There are degrees of severity, but it is, what it is. Abuse!

Try to imagine his words are like water, and they just slide off you. Like water off a duck's back.

You hear his words but you do not accept them. They're just noise.


Quote:
Originally Posted by Michiko
I cannot fight back my father, he just gets louder and more agressive, it gets to the point where he threatens to hit me, or slaps me really hard, grabs my arm really hard or hits me, or pushes me. That's why I don't fight back anymore.
He tells me I have to shut the hell up and respect him, but how can I respect him when he treats me so poorly lately? Either way I have to pretend to, or else bad things could happen.
Nobody, absolutely nobody has the rights to lay their hands on you in anger.
That is assault, a punishable offence by law. Doesn't matter what country you live in.

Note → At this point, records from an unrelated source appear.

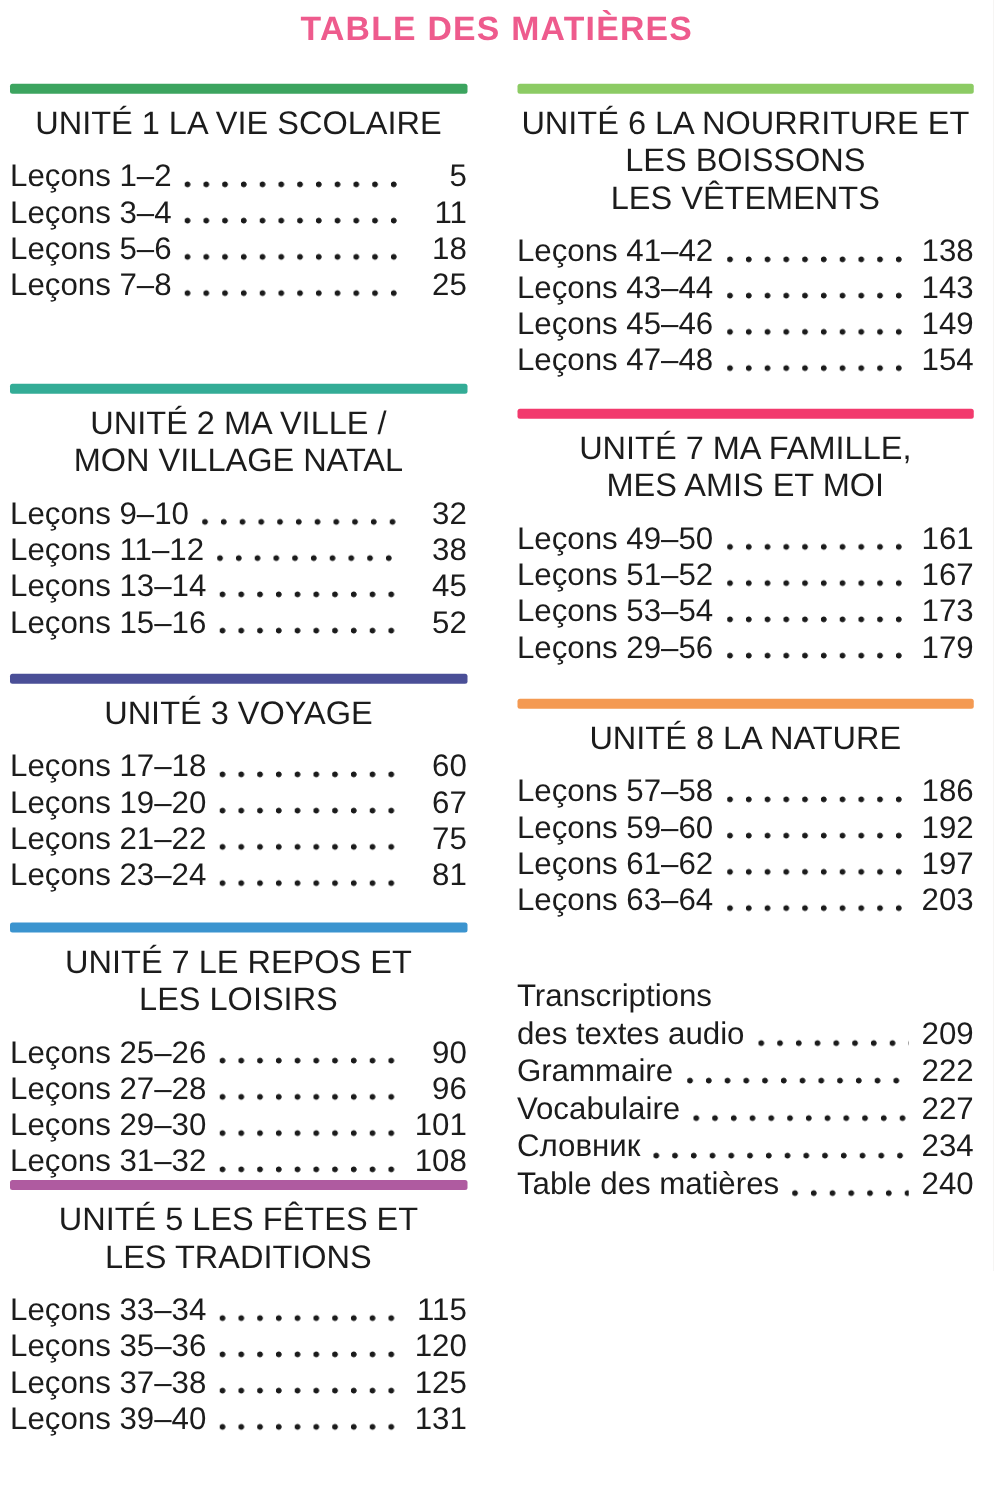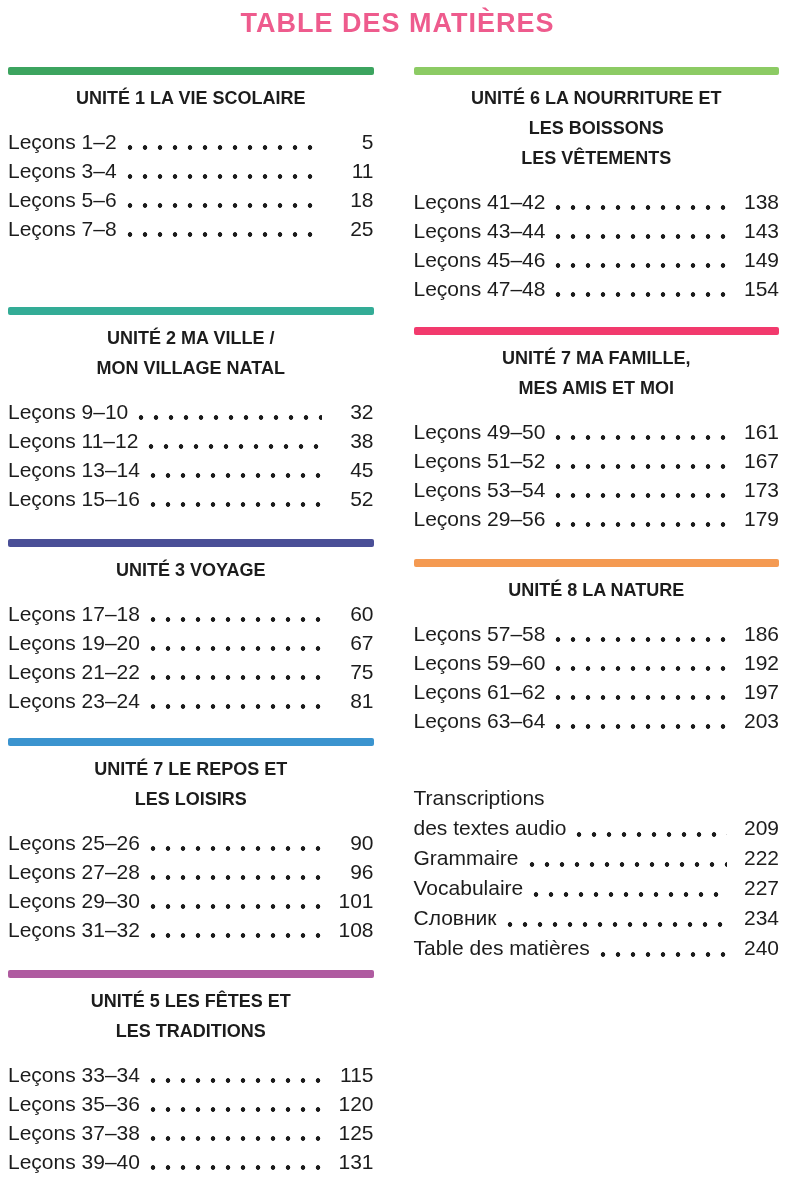--- a/index.html
+++ b/index.html
@@ -37,31 +37,31 @@
   }
   .unit { }
   .bar {
     height: 8px;
     border-radius: 2px;
     background: #999;
   }
   .unit-title {
     margin: 8px 0 0 0;
     text-align: center;
-    font-size: 18px;
+    font-size: 26px;
     line-height: 30px;
-    font-weight: 700;
+    font-weight: 400;
     white-space: pre-line;
   }
   .lessons { margin-top: 14px; }
   .toc-row {
     display: flex;
     align-items: baseline;
     height: 29px;
-    font-size: 21px;
+    font-size: 25px;
     line-height: 29px;
   }
   .lbl { white-space: nowrap; }
   .leader {
     flex: 1 1 auto;
     align-self: flex-end;
     height: 7px;
     margin: 0 6px 5px 10px;
     background-image: radial-gradient(circle at 3px 3.5px, #1b1b1b 2px, rgba(0,0,0,0) 2.6px);
     background-size: 15px 7px;
@@ -69,21 +69,21 @@
   }
   .pg {
     min-width: 46px;
     text-align: right;
     white-space: nowrap;
   }
   
   #unit2 { margin-top: 64px; }
   #unit3 { margin-top: 26px; }
   #unit4 { margin-top: 23px; }
-  #unit5 { margin-top: 26px; }
+  #unit5 { }
   #unit7 { margin-top: 24px; }
   #unit8 { margin-top: 26px; }
   #misc  { margin-top: 48px; }
   #misc .toc-row { height: 30px; }
 </style>
 </head>
 <body>
 
 <div class="page">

If it gets really bad, to the point you fear for your safety. Please, call the police, I beg you!!! This is not acceptable behaviour, coming from anyone! You might be afraid of the repercussions from calling the police, but I think I'd be worth it. If you do happen to do that, tell them that you need an alternate place to stay because he might try to retaliate.

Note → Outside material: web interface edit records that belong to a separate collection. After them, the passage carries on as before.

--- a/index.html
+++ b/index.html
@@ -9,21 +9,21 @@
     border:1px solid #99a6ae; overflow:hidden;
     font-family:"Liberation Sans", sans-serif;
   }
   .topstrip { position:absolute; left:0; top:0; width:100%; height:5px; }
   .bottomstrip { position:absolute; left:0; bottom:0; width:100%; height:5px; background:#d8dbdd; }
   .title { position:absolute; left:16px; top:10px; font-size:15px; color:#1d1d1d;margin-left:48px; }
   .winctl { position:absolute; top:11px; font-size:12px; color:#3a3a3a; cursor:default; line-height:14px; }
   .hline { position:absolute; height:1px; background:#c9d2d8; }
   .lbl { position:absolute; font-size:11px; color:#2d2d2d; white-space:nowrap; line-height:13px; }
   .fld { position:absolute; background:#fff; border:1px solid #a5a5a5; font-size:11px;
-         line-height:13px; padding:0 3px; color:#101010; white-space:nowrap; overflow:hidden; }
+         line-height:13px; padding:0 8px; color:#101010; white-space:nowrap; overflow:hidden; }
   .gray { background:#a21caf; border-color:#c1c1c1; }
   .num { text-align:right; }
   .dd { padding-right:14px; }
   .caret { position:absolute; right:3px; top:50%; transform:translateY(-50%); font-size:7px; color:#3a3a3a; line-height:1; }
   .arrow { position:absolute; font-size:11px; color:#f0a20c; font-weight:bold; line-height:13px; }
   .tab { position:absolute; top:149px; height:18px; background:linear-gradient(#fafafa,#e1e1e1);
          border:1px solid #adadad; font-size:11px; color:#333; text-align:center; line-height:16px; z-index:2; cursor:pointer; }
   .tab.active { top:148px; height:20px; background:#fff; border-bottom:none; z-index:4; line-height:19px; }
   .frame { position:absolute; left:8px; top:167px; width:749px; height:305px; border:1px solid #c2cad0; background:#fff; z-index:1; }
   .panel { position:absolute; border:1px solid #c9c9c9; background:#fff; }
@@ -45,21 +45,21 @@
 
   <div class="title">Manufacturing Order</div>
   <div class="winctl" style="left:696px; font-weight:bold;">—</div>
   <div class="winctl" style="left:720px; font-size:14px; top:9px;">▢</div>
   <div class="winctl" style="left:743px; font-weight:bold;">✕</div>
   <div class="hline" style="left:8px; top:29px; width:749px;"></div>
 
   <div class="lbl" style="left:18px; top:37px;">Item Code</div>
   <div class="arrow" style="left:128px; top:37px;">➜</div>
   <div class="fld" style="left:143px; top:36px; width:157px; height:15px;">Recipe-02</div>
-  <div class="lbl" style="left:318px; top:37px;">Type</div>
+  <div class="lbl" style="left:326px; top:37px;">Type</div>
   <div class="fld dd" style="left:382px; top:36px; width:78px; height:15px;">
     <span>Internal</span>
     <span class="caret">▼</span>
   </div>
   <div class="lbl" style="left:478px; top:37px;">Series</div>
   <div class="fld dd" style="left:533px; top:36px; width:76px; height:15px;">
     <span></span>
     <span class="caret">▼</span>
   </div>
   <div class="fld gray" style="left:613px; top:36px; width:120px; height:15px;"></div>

Also, if he grabs you, slaps you, hurts you in any way and it leaves a welt, red mark or bruise. TAKE PHOTOS.




Quote:
Originally Posted by Michiko
During the past two years I lost the two closest friends I've ever had in my life, long story short, one of them got brainwashed by her boyfriend and moved on from me, the other one just didn't get along with me because I was too weird for her, got rid of me quickly.
Perhaps things got too intense for them. Most young people aren't equipped to handle these kind of situations or know how to help a friend deal with this kind of stuff.

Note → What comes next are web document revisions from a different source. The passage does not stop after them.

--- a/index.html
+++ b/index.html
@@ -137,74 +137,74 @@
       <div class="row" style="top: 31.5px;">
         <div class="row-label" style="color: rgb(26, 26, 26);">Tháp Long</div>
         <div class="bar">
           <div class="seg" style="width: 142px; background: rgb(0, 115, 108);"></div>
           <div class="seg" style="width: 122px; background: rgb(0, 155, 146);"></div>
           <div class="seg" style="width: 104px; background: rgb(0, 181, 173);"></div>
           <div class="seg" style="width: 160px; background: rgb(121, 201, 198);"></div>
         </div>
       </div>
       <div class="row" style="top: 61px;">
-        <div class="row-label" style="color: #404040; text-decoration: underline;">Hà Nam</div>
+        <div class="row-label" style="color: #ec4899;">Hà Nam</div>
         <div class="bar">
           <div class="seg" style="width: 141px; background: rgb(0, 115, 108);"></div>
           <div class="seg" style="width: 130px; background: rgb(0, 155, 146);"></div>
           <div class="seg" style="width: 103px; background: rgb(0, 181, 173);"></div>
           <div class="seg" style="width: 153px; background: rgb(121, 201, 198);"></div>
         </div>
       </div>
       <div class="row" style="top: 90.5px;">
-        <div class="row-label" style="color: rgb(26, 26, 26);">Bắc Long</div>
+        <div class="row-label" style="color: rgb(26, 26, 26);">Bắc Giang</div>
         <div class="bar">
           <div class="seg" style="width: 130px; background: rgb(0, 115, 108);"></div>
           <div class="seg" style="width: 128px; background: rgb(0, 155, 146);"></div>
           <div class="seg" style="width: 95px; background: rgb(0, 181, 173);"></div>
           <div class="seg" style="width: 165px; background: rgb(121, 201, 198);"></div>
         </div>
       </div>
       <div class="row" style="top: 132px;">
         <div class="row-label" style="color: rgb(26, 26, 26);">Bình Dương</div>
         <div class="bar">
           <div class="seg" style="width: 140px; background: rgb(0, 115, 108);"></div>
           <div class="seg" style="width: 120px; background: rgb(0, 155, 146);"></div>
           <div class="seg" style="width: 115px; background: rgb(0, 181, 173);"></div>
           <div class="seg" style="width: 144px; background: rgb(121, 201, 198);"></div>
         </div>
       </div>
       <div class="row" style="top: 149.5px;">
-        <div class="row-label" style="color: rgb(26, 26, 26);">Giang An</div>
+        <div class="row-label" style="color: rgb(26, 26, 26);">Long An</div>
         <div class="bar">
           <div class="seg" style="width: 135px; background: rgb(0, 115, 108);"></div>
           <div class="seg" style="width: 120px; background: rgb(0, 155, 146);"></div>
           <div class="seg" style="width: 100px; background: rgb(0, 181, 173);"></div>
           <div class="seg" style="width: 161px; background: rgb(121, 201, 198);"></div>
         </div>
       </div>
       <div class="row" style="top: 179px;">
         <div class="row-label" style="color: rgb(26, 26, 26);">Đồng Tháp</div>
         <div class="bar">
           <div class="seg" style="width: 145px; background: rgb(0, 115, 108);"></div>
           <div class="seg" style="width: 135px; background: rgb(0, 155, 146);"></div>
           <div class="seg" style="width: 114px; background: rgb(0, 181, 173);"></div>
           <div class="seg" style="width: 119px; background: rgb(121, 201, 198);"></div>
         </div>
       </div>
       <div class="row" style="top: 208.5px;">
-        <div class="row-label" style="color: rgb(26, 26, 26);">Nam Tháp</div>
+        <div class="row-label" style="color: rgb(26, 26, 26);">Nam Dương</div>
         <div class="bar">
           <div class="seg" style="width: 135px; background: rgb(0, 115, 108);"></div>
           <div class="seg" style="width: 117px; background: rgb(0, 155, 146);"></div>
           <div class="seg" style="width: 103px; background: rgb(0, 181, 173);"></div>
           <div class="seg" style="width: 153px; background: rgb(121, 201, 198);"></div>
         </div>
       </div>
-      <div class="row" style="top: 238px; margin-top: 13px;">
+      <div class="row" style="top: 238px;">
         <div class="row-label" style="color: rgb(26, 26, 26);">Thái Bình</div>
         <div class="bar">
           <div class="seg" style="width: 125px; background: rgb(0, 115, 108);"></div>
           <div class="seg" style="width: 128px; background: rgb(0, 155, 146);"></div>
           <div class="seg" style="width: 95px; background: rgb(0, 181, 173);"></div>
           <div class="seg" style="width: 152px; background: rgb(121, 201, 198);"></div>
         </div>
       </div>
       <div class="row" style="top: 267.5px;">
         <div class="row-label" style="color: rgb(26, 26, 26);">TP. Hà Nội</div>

Your best option is to move out. ASAP. I don't say this lightly btw, and I know it waaaaay easier said than done. But I think you seriously need to do it, the sooner the better.

Being constantly subjected to verbal and emotional abuse and the threat of physical violence hanging in the air...?
That's no way to live happily or grow up to be an emotionally well-adjusted person. You must be incredibly stressed and miserable as well, having to tip-toe around this person at home all the time. The one place where you should be able to be relaxed and comfortable.

You and your brother need to formulate an escape plan. There may come a time when your dad boils over and living with him becomes even more unbearable. Although I think you should have moved out yesterday.

Ask yourself, "Do the cons outweigh the pros? Do I benefit more by staying or going?" They feed, clothe and provide a roof over your head, etc. But in the long run, is this situation going to help or hinder you? What with your dad chipping away at your self-esteem with his verbal pick-axe, slapping you around when you get "out of line".
Perhaps it is time to move out. It's easier if you guys stick together, it helps that your brother already has a well paying job?

Most schools have counsellors, which are usually obligated to keep what you say confidential. Unless they believe your life is in danger.

Make an appointment, explain the situation; how you're being subjected to emotional and verbal abuse by your father at home. To the point where it is so bad, you employ self-harm as a coping mechanism. Also the part about your dad choking your brother... Yume's suggestion of video taping your dad in a tirade would help here. That'd be undeniable physical evidence.

They should be able to advise you on the avenues and options available to you. In terms of financial support and housing.

There must be programs in place for young people who can't live at home. I don't know what country you live in, but in Australia for example they have Housing commission (where the Government gives you a place to live), Rent assistance for low-income earners, Youth Allowance, financial assistance for young people who study. etc~ There must be something for you!

At the end of the day, it boils down to you summoning up the courage to take charge and help yourself. I know it's incredibly hard but you need to do it, for yourself. You shouldn't have to live this way, your brother too.

If you do nothing, then the situation will never change

Keep in mind; We cannot change others unless they want to change. We can only change ourselves.